▸ TASK DETAILS:
Rewrite the items from their beginning up to and including the line with "cada uno, según", changing every instance of "Literatura" to "Lectura" and leaving everything else unchanged. Omit the pictures from your answer.

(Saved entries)

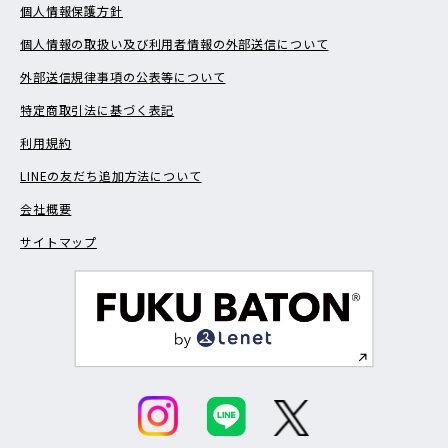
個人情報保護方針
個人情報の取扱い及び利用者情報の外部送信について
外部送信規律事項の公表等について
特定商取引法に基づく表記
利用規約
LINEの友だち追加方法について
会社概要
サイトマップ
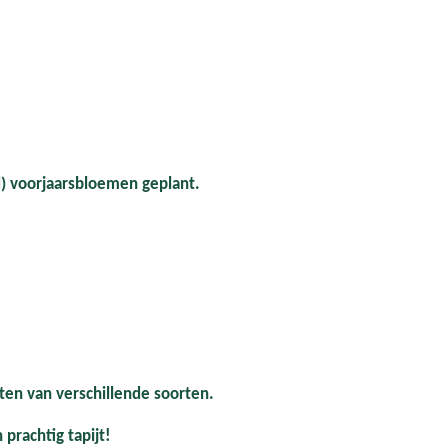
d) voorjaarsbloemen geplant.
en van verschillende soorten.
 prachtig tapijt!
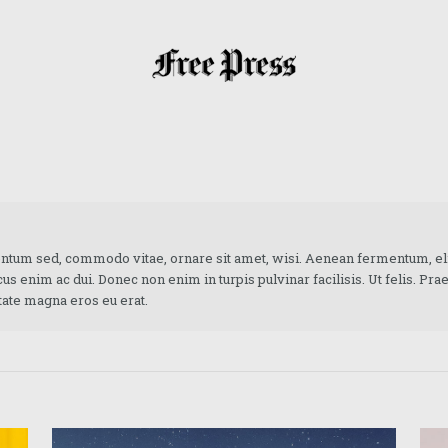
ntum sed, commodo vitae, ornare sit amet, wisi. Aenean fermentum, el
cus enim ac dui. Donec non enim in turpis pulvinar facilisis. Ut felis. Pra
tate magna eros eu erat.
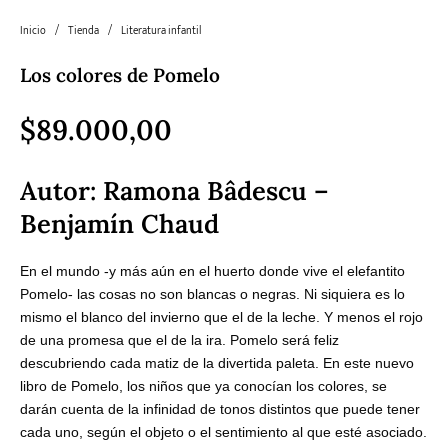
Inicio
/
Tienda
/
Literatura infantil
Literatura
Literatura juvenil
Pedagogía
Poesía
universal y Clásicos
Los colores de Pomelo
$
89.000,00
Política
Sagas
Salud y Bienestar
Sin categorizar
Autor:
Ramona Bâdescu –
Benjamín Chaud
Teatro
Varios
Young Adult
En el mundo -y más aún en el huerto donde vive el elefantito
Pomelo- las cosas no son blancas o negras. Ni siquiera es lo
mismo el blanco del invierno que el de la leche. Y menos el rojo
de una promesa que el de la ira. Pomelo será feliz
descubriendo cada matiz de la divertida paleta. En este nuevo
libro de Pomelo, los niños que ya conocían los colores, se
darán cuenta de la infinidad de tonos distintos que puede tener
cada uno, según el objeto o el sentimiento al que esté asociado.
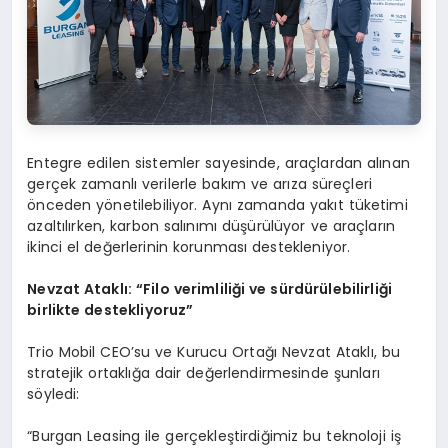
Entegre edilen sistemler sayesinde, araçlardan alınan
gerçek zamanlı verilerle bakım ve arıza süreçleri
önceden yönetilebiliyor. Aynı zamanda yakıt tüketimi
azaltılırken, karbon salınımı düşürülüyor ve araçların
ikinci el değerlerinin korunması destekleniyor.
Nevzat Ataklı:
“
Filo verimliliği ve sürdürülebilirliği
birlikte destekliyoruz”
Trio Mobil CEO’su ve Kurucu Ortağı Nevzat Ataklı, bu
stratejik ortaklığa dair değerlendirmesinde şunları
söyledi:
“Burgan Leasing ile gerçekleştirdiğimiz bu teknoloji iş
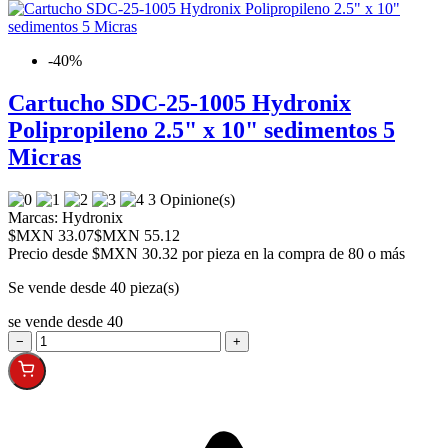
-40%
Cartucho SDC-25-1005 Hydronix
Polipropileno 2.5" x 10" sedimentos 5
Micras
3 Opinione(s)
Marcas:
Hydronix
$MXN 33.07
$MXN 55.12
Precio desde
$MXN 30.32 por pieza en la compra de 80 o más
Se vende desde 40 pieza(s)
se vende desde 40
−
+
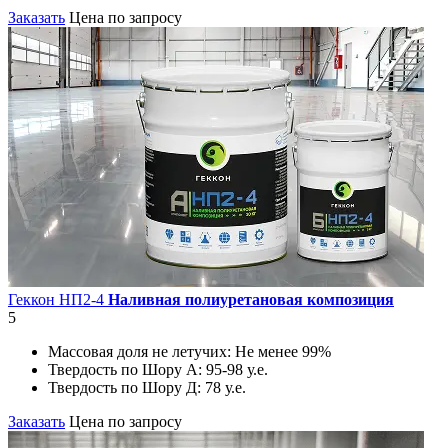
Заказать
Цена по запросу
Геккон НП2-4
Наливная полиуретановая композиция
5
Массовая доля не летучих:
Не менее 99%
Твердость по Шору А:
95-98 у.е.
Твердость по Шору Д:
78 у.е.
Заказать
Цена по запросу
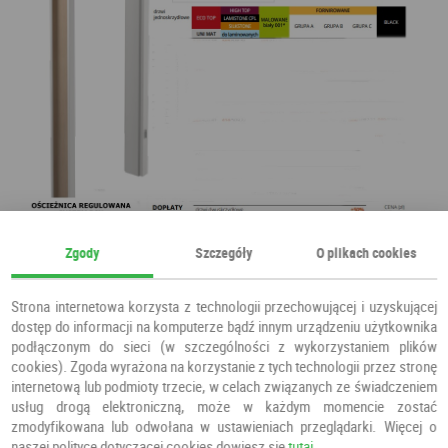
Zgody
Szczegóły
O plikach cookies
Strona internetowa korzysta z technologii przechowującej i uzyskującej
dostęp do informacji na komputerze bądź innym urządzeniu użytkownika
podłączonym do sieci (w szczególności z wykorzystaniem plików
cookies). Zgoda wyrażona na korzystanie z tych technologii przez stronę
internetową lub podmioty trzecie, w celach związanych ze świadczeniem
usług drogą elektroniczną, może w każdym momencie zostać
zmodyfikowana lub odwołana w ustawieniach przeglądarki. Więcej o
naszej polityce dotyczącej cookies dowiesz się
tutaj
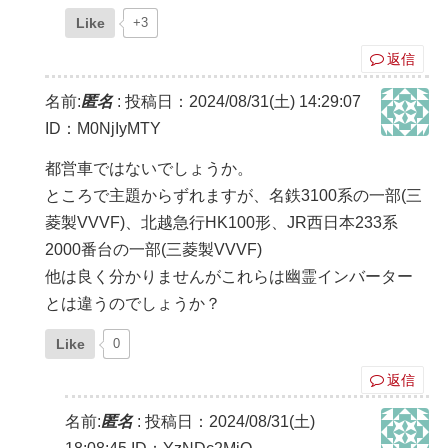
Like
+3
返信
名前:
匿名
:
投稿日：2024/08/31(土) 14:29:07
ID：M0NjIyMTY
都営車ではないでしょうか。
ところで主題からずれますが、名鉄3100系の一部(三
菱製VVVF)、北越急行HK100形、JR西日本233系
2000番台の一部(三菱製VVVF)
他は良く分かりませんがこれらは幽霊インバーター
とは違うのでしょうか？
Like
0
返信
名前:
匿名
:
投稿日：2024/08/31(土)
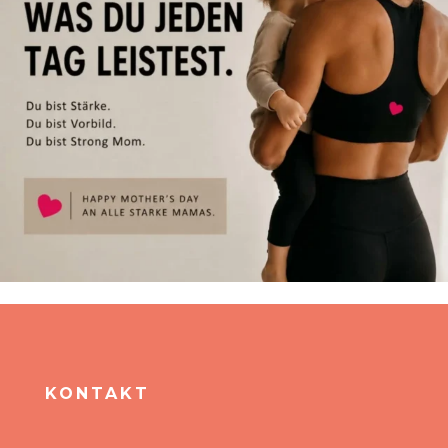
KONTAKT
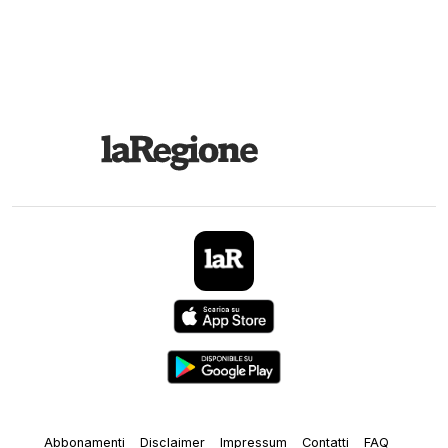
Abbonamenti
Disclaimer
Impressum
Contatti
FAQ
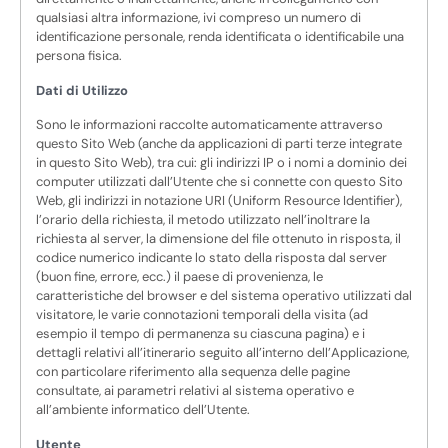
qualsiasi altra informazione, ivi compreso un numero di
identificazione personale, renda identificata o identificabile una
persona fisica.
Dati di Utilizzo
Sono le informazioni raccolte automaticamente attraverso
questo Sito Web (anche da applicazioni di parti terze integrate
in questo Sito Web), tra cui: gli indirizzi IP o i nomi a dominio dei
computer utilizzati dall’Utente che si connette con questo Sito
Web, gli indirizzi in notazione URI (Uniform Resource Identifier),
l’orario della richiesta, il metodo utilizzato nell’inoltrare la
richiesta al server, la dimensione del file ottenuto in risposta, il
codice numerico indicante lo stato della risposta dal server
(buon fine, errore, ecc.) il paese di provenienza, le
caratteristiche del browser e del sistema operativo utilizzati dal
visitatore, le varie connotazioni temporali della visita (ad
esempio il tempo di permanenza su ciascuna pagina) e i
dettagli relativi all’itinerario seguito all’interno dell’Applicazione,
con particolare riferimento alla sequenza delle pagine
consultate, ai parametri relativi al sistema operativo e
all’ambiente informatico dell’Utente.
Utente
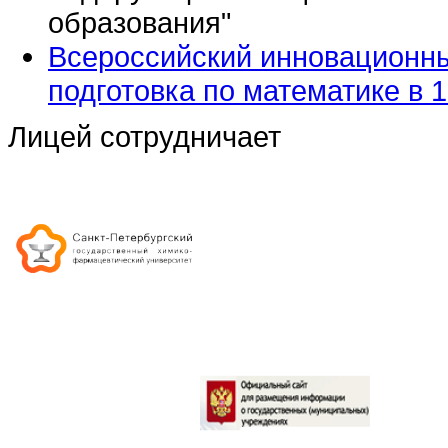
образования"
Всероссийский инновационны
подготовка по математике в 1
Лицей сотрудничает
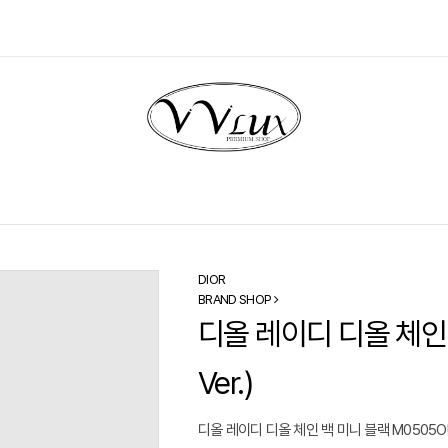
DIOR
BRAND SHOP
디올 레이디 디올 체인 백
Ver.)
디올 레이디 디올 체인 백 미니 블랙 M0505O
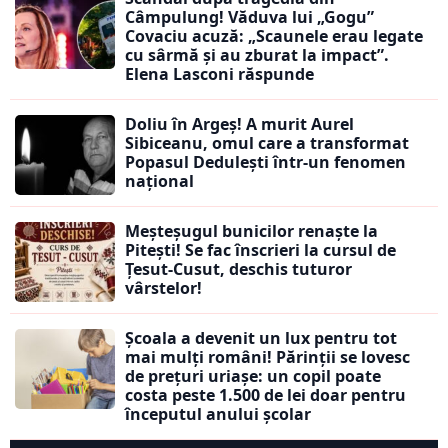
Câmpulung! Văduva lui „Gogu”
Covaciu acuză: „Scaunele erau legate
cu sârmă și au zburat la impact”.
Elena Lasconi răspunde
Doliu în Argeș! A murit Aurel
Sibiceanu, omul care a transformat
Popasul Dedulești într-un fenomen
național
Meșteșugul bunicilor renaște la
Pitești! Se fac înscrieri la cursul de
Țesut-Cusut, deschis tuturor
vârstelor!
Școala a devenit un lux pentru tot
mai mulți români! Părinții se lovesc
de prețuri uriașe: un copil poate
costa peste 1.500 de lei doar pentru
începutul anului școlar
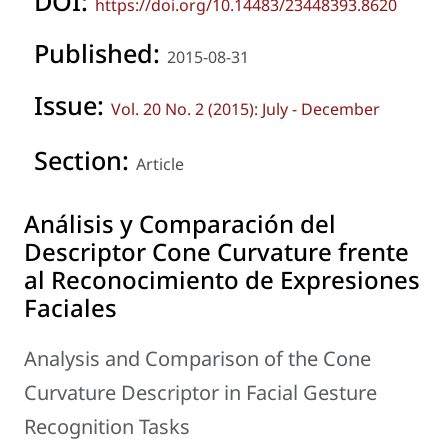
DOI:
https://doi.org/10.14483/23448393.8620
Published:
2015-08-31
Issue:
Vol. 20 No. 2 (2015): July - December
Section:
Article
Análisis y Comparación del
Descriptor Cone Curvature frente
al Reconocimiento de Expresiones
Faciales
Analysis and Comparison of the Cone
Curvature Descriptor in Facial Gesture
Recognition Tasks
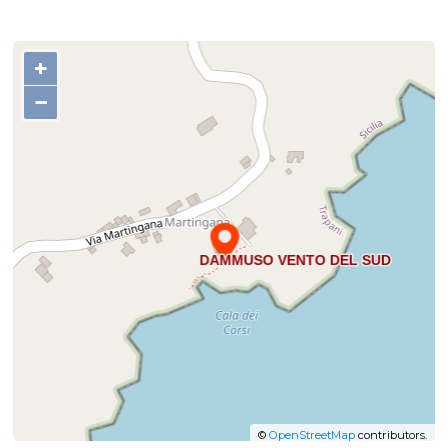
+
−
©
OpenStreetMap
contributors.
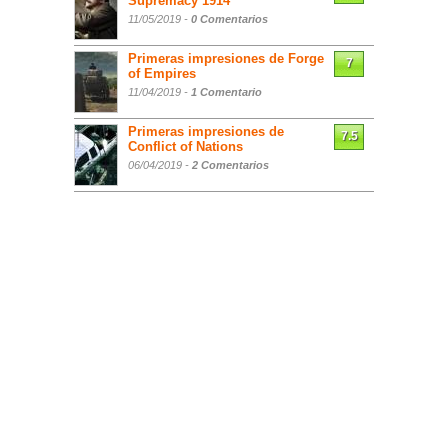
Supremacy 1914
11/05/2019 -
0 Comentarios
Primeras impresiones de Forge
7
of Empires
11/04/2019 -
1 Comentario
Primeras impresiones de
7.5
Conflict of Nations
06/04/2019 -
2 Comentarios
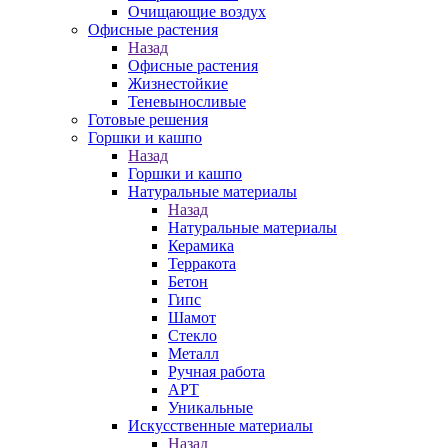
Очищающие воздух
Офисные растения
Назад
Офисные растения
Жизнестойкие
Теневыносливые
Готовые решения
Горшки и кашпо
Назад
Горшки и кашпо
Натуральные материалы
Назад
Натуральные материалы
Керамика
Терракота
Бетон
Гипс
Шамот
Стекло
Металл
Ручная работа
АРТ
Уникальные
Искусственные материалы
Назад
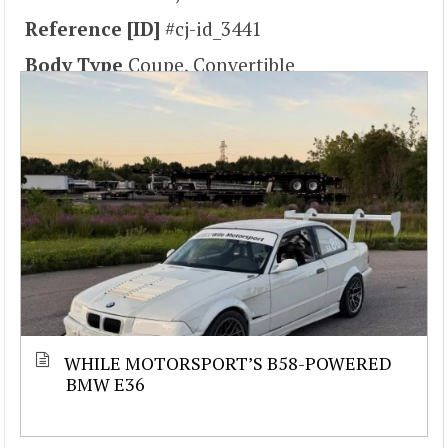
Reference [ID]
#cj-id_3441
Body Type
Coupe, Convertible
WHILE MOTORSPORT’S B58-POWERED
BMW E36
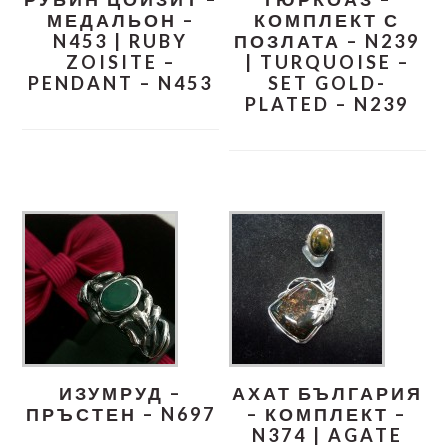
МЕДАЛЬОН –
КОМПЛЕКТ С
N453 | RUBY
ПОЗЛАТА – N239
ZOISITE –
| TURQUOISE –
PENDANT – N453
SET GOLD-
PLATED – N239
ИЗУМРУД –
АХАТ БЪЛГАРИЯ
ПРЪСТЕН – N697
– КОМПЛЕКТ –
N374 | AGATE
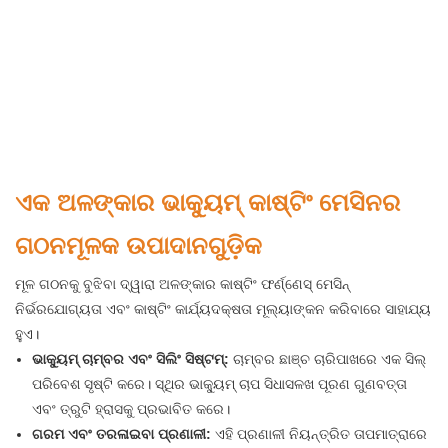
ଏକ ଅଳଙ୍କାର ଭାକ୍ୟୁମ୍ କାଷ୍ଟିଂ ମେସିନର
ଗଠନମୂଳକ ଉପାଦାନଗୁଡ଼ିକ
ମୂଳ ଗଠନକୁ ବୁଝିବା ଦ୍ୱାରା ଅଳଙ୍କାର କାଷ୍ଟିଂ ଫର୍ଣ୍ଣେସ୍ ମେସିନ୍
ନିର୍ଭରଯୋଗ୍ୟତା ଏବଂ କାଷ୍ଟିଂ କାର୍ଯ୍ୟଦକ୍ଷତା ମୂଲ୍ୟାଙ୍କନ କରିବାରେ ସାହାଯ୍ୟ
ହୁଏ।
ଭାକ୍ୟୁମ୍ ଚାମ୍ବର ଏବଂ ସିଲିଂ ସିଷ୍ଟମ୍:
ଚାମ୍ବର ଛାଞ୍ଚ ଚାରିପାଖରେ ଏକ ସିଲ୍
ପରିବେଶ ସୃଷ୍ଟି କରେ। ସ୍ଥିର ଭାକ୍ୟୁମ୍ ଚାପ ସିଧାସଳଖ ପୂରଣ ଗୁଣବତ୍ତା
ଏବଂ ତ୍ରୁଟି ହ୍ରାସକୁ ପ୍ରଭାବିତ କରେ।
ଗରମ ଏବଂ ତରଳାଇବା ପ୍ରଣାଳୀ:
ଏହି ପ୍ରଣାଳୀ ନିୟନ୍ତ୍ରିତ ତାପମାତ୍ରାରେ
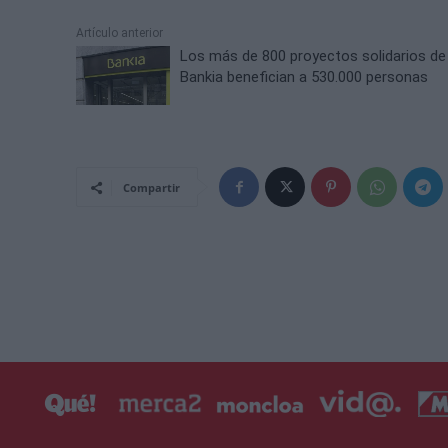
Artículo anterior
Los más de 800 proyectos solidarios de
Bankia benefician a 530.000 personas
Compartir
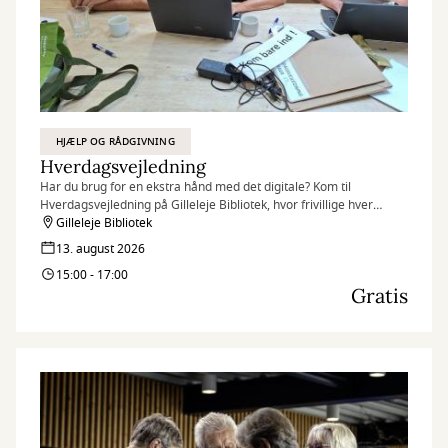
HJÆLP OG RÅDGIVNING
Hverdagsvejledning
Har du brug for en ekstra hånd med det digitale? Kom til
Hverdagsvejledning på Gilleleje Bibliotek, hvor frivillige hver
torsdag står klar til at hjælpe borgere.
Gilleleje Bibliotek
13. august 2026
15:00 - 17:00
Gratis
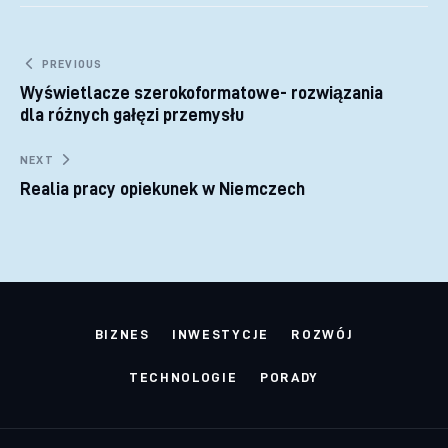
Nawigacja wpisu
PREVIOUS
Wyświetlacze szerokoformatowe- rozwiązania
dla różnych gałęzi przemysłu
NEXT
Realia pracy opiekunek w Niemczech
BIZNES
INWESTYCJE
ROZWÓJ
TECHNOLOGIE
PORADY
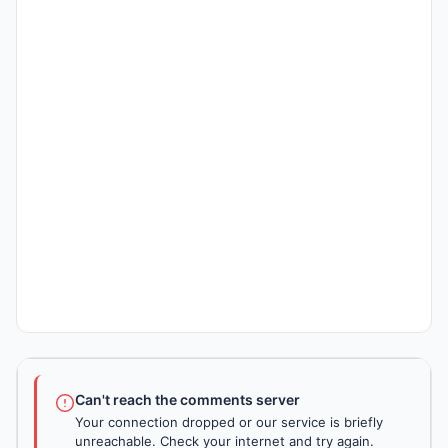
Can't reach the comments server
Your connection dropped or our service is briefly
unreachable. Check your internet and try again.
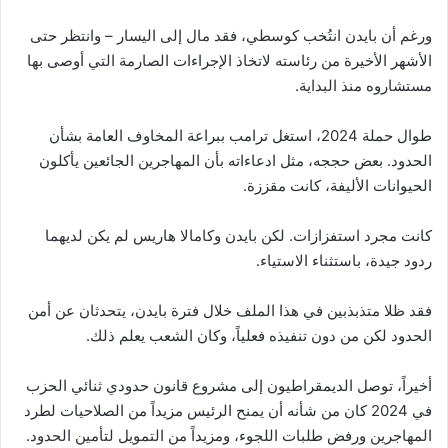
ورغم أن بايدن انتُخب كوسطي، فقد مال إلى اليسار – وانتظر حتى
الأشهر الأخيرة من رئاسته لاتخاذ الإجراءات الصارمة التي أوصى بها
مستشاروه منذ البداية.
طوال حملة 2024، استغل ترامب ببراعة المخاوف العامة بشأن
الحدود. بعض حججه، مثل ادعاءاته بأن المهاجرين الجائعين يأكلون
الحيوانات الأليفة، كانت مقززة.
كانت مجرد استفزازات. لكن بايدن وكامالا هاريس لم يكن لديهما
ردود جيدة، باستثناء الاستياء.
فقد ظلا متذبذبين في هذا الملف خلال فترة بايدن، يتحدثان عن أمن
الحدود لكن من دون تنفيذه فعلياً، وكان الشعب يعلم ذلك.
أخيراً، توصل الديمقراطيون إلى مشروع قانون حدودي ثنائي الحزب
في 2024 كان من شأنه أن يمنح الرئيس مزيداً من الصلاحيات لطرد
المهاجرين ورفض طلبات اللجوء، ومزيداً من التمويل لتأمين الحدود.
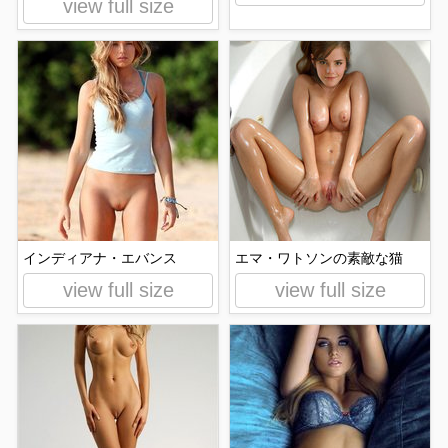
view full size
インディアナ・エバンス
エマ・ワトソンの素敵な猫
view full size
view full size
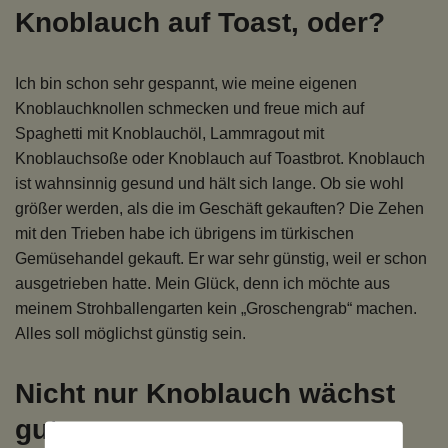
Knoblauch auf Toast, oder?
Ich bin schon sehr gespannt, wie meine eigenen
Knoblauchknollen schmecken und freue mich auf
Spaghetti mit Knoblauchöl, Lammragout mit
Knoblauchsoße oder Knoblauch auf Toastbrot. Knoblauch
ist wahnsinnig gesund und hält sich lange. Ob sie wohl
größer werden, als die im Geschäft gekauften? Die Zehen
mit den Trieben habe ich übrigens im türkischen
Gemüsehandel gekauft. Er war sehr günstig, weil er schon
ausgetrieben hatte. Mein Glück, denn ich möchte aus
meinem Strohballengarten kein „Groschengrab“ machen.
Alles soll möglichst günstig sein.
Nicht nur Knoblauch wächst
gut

▸ SOLUTION:
個人情報保護方針
個人情報の取扱い及び利用者情報の外部送信について
外部送信規律事項の公表等について
特定商取引法に基づく表記
利用規約
LINEの友だち追加方法について
会社概要
サイトマップ
d) voorjaarsbloemen geplant.
en van verschillende soorten.
 prachtig tapijt!
ntum sed, commodo vitae, ornare sit amet, wisi. Aenean fermentum, el
cus enim ac dui. Donec non enim in turpis pulvinar facilisis. Ut felis. Pra
tate magna eros eu erat.
Inicio
/
Tienda
/
Lectura infantil
Lectura
Lectura juvenil
Pedagogía
Poesía
universal y Clásicos
Los colores de Pomelo
$
89.000,00
Política
Sagas
Salud y Bienestar
Sin categorizar
Autor:
Ramona Bâdescu –
Benjamín Chaud
Teatro
Varios
Young Adult
En el mundo -y más aún en el huerto donde vive el elefantito
Pomelo- las cosas no son blancas o negras. Ni siquiera es lo
mismo el blanco del invierno que el de la leche. Y menos el rojo
de una promesa que el de la ira. Pomelo será feliz
descubriendo cada matiz de la divertida paleta. En este nuevo
libro de Pomelo, los niños que ya conocían los colores, se
darán cuenta de la infinidad de tonos distintos que puede tener
cada uno, según el objeto o el sentimiento al que esté asociado.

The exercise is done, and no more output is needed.